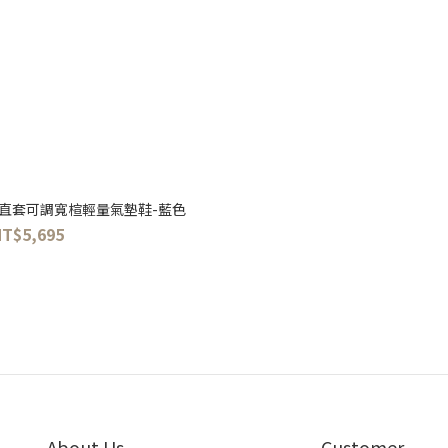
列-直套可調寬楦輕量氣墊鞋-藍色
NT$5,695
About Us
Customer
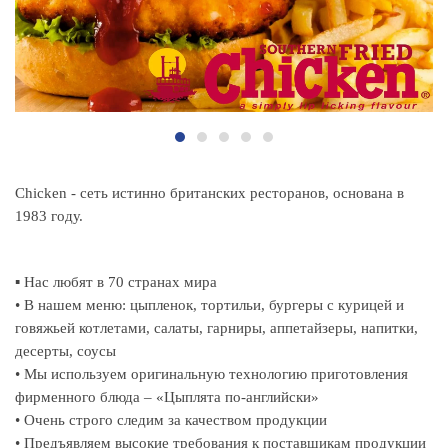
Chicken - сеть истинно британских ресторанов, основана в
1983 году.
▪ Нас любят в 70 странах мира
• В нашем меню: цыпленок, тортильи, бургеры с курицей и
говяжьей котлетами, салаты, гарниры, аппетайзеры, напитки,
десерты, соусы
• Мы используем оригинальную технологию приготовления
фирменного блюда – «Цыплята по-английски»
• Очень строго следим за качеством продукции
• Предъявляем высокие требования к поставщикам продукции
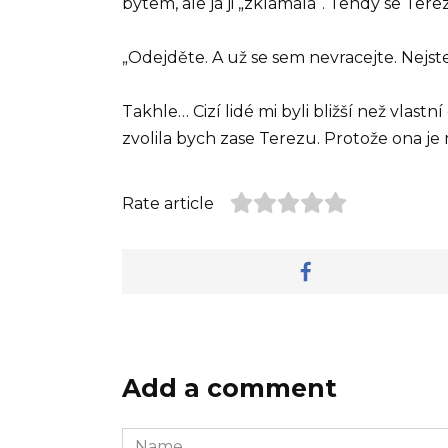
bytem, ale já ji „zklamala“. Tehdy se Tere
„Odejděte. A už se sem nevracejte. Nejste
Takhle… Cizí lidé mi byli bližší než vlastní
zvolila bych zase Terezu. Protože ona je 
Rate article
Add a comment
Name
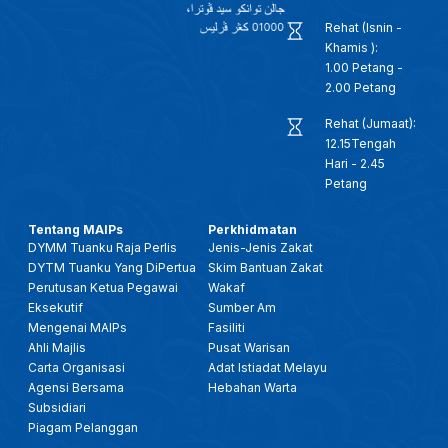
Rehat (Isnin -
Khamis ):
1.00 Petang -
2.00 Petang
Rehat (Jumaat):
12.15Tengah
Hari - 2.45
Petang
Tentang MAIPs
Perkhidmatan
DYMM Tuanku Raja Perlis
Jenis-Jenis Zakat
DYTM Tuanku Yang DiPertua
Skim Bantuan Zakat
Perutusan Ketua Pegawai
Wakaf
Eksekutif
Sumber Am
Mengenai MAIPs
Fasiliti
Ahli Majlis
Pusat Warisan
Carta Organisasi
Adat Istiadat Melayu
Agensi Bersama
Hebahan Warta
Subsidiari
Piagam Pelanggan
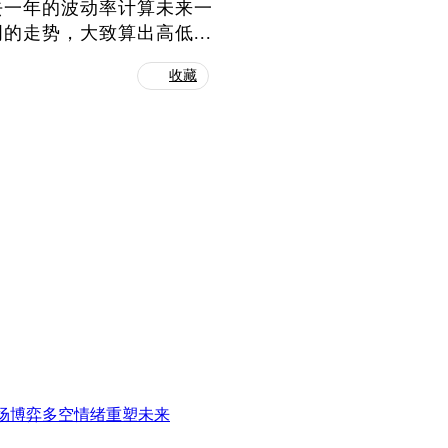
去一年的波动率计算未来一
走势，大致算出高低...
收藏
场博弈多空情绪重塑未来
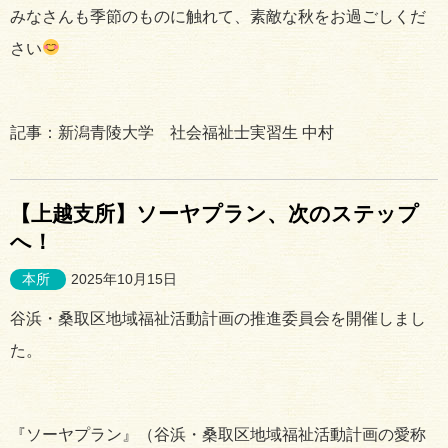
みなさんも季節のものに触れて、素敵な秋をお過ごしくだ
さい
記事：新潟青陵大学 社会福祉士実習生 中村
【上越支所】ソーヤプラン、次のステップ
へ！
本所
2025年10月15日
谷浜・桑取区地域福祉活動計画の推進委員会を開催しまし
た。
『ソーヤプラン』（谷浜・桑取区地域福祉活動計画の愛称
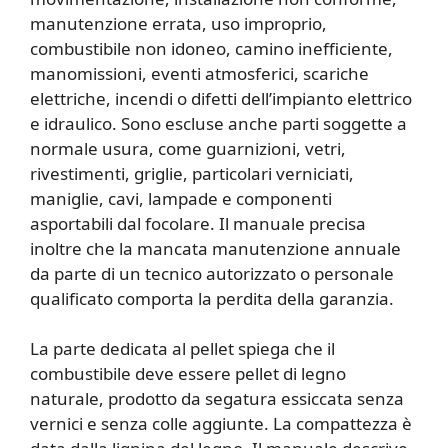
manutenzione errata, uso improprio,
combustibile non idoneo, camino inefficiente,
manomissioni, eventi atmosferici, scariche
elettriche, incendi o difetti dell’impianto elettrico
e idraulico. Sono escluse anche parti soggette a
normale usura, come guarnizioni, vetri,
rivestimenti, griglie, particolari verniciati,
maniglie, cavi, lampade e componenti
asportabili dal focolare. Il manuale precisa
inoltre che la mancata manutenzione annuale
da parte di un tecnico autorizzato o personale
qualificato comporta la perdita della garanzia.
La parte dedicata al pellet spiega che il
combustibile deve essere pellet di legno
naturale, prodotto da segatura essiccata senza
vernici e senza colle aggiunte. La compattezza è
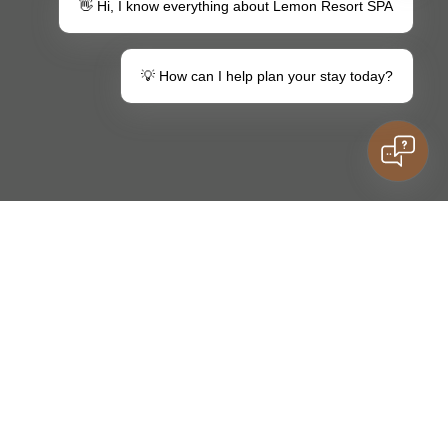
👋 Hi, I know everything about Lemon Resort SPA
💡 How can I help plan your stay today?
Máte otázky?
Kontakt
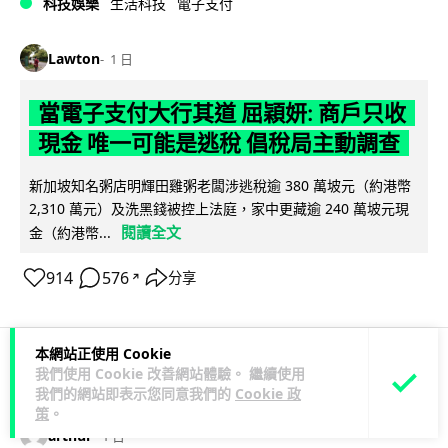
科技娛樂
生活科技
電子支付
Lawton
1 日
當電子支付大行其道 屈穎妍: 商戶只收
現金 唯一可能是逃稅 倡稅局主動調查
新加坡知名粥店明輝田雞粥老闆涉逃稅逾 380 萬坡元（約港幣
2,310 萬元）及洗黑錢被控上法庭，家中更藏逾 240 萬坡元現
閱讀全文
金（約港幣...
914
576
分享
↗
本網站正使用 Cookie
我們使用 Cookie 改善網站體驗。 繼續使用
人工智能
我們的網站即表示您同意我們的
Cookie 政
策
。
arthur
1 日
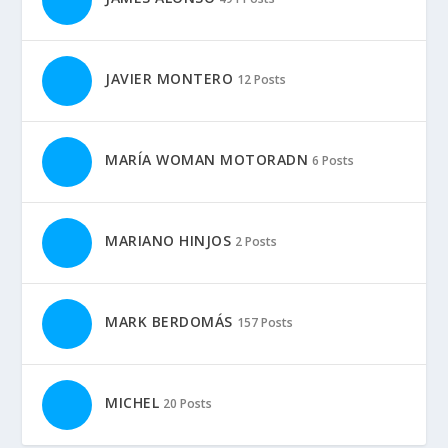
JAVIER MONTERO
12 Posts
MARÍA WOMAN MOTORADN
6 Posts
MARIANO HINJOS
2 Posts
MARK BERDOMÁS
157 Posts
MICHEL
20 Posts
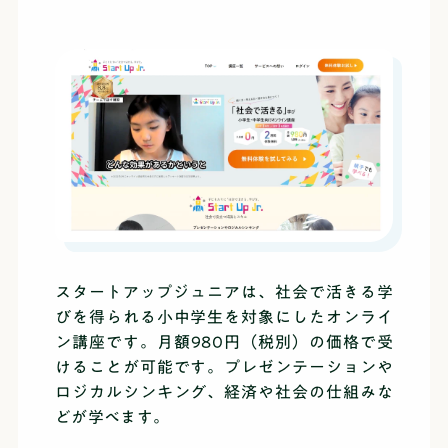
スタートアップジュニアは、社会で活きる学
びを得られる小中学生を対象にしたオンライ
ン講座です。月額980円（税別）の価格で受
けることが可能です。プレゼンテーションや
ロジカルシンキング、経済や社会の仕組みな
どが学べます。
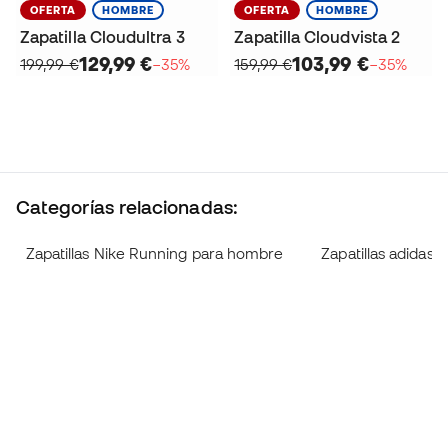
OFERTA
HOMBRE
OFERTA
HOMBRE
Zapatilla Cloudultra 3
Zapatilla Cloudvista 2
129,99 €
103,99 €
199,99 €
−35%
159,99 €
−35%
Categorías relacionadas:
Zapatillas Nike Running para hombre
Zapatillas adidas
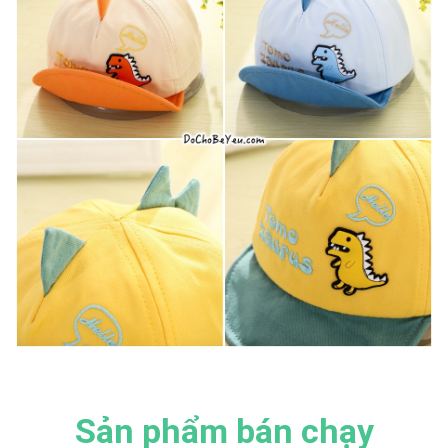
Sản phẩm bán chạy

* Required work *
Repeat the listing above exactly from its first line to the line containing "combustibile non idoneo, camino", both included, and omit the pictures.

* Result of this task *
列-直套可調寬楦輕量氣墊鞋-藍色
NT$5,695
About Us
Customer
Chicken - сеть истинно британских ресторанов, основана в
1983 году.
▪ Нас любят в 70 странах мира
• В нашем меню: цыпленок, тортильи, бургеры с курицей и
говяжьей котлетами, салаты, гарниры, аппетайзеры, напитки,
десерты, соусы
• Мы используем оригинальную технологию приготовления
фирменного блюда – «Цыплята по-английски»
• Очень строго следим за качеством продукции
• Предъявляем высокие требования к поставщикам продукции
bytem, ale já ji „zklamala“. Tehdy se Tere
„Odejděte. A už se sem nevracejte. Nejste
Takhle… Cizí lidé mi byli bližší než vlastní
zvolila bych zase Terezu. Protože ona je 
Rate article
Add a comment
Name
Rehat (Isnin -
Khamis ):
1.00 Petang -
2.00 Petang
Rehat (Jumaat):
12.15Tengah
Hari - 2.45
Petang
Tentang MAIPs
Perkhidmatan
DYMM Tuanku Raja Perlis
Jenis-Jenis Zakat
DYTM Tuanku Yang DiPertua
Skim Bantuan Zakat
Perutusan Ketua Pegawai
Wakaf
Eksekutif
Sumber Am
Mengenai MAIPs
Fasiliti
Ahli Majlis
Pusat Warisan
Carta Organisasi
Adat Istiadat Melayu
Agensi Bersama
Hebahan Warta
Subsidiari
Piagam Pelanggan
去一年的波动率计算未来一
走势，大致算出高低...
收藏
场博弈多空情绪重塑未来
みなさんも季節のものに触れて、素敵な秋をお過ごしくだ
さい
記事：新潟青陵大学 社会福祉士実習生 中村
【上越支所】ソーヤプラン、次のステップ
へ！
本所
2025年10月15日
谷浜・桑取区地域福祉活動計画の推進委員会を開催しまし
た。
『ソーヤプラン』（谷浜・桑取区地域福祉活動計画の愛称
manutenzione errata, uso improprio,
combustibile non idoneo, camino inefficiente,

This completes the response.